-Inflation slows down, how sustainable is it?
U.K. inflation unexpectedly slowed down to 2.6 percent in June. Could this be a good sign following months of mounting concerns about inflationary pressures over consumer spending and economic growth? It could well be too early to tell, as there is no indication yet that the slowdown is sustainable in the long term. U.K. inflation was down from 2.9 percent in May to 2.6 percent in June, according to the Office for National Statistics. This was mainly because of lower petrol and diesel prices that fell for the fourth month in a row in June. According to some economists, the slowdown in inflation could lessen pressure on the Bank of England in applying an increase in the interest rate.

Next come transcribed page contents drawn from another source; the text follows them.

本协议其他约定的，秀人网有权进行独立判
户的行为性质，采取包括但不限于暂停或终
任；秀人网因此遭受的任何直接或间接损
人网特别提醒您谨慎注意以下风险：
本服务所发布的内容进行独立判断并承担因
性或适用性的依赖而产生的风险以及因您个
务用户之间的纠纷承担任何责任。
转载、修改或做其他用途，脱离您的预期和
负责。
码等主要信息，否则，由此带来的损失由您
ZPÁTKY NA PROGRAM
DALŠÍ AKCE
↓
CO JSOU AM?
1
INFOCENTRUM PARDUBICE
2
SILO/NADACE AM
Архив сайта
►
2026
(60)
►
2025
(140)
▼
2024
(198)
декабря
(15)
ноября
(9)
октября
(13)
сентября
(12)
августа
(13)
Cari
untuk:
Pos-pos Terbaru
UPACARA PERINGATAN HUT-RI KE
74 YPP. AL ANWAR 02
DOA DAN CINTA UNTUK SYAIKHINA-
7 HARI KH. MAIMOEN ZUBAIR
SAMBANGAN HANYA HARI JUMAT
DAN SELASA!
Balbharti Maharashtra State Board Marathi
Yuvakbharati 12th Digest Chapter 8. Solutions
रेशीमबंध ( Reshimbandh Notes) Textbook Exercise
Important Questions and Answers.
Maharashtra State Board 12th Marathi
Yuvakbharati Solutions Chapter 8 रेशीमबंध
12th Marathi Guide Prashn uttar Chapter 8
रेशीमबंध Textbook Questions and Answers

'The first half of 2017 has been tough for the U.K. consumer, with a steep pickup in inflation meaning that wages have been falling in real terms, forcing consumers to retrench. But inflation data brought some better news,' according to research by Andrew Goodwin, the leading U.K. economist at Oxford Economics.
He wrote, 'This was only the second time in the past 14 months that inflation had fallen from month-to-month and though a certain degree of volatility is not uncommon, unusually there was no obvious one-off factor to explain the downside surprise, merely general softness across the core categories.”
On the other hand, the U.K. government was forced to borrow more than expected in June after a jump in the U.K.’s budget deficit to £6.9 billion, which is almost 50 percent higher than the same month last year.
'These numbers are a real surprise, showing the first drop in inflation since autumn 2016. This is going to kill the chances of a rate rise in the short term. We'll learn more about the Bank of England's thinking in a couple of weeks, but we can expect the calls for a rate rise to reduce to a whimper,' said Lucy O'Carroll, chief economist at Aberdeen Asset Management.
According to Ipek Ozkardeskaya, a senior economist at London Capital Group, “the slowdown in inflation suggests that the decline in British real wages may have started to translate into a slower consumer inflation, as anticipated by the Bank of England (BoE) Governor Mark Carney.”
“The easing in the U.K.’s inflationary pressures resuscitated the BoE-doves, given that the softer inflation will take a decent pressure of the BoE’s shoulders and allow the bank to keep the interest rates at all-time low levels to support the British economy through the uncertain Brexit times,” she said in a research note.
It will be important to see inflation data in the coming months to be able to see the direction of the division at the Monetary Policy Committee of the Bank of England.